The number of variables (features) is 143 (13 points in latitude * 11 points in longitude): while we can attend to perform our cluster analysis directly on this matrix, 
it is expensive computationally, i.e. each day (observation) is associated to a point with 143 coordinates, we need to find clusters in 143 dimensions ...

The approach generally taken is to **reduce the dimensionality** of the original dataset using methods such as [Principal Component (or Empirical Orthoginal Function) Analysis](https://en.wikipedia.org/wiki/Principal_component_analysis). This is the approach that has been used by Kidson, and we will try and follow the way he processed the data as described in the paper.

• **Stored data**:
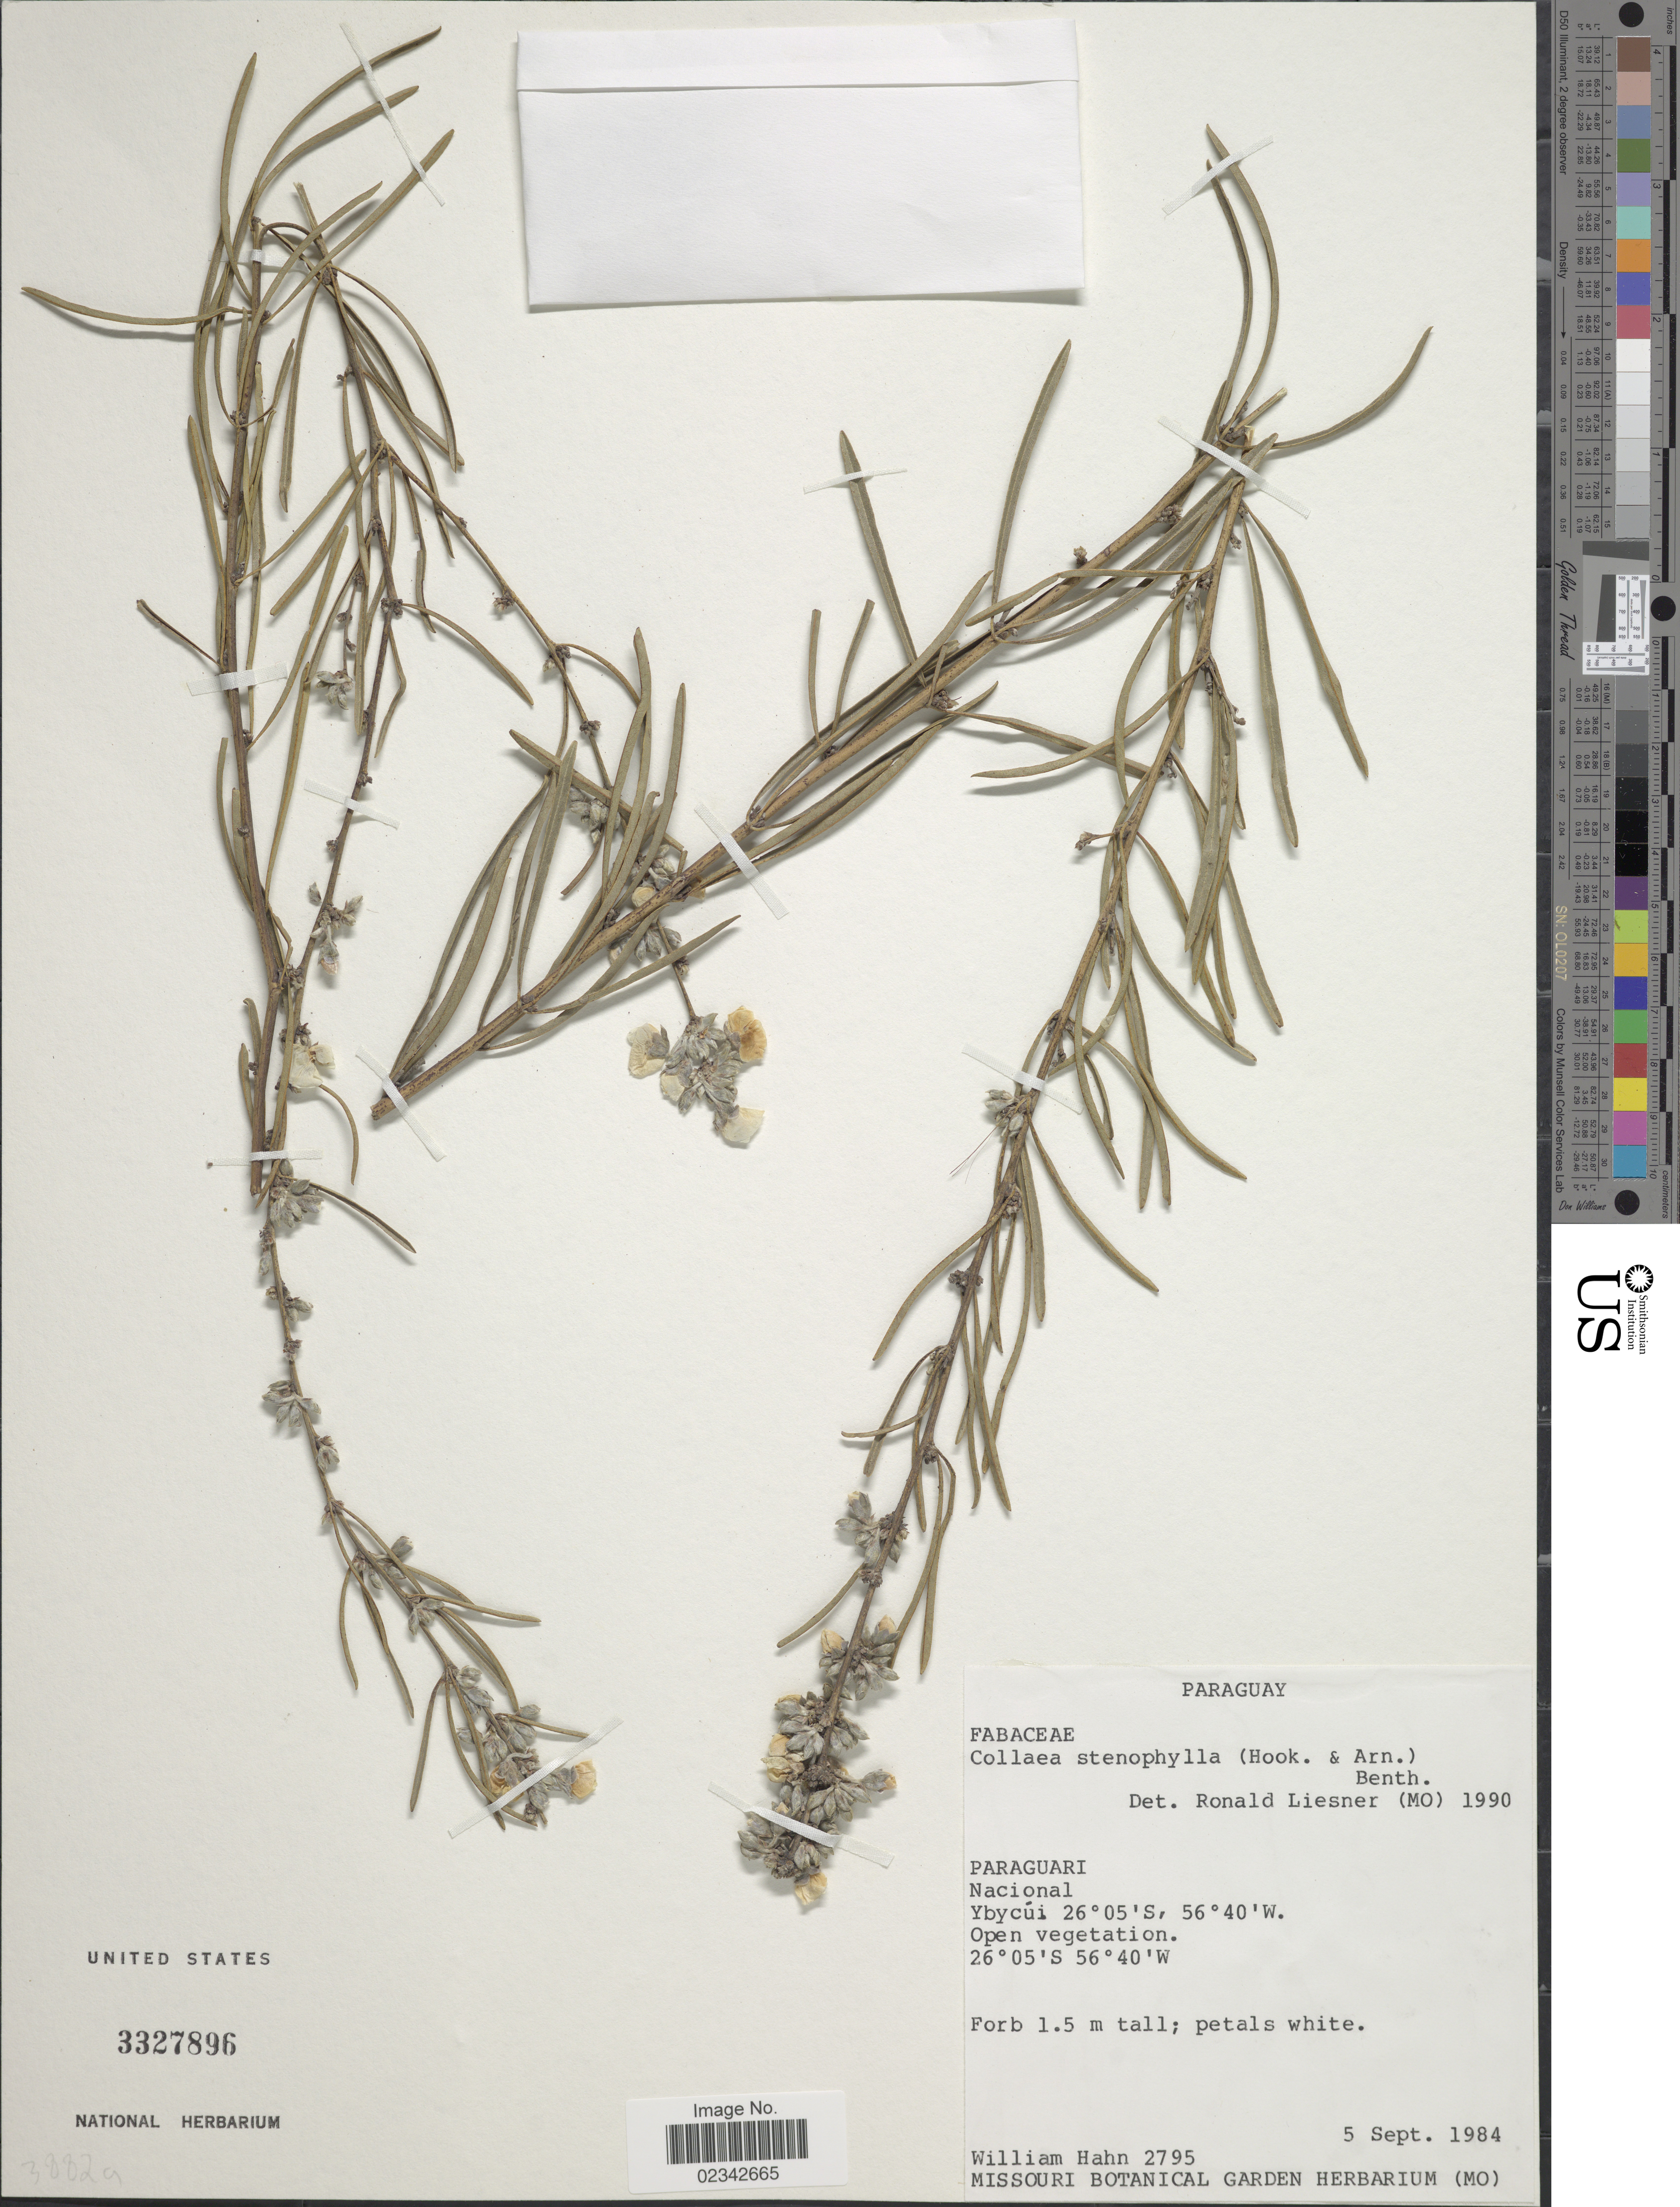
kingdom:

• **Directions**: Continue the passage on reducing the 143-variable latitude-longitude dataset before cluster analysis, starting after its final sentence.

• **Task output**:
## do PCA / EOF analysis of daily geopotential fields

To perform the PCA, we will use the excellent (not enough superlatives here !) [scikit-learn](http://scikit-learn.org/) Machine Learning library  

**Scikit-learn** implements a wide array of [supervised](http://en.wikipedia.org/wiki/Supervised_learning) and [unsupervised](http://en.wikipedia.org/wiki/Unsupervised_learning) Machine Learning algorithms, 

**Unsupervised** refers to algorithms which learn from a training set of unlabeled examples, using the features of the inputs to categorize inputs together according to some statistical criteria.

Unsupervised learning algorithms are usually separated into :

+ [Dimensionality reduction](http://scikit-learn.org/stable/modules/decomposition.html#decompositions) , whicn *learns* a more compact representation  of the data (i.e. reducing the dimensions).

+ [Clustering](http://scikit-learn.org/stable/modules/clustering.html#clustering)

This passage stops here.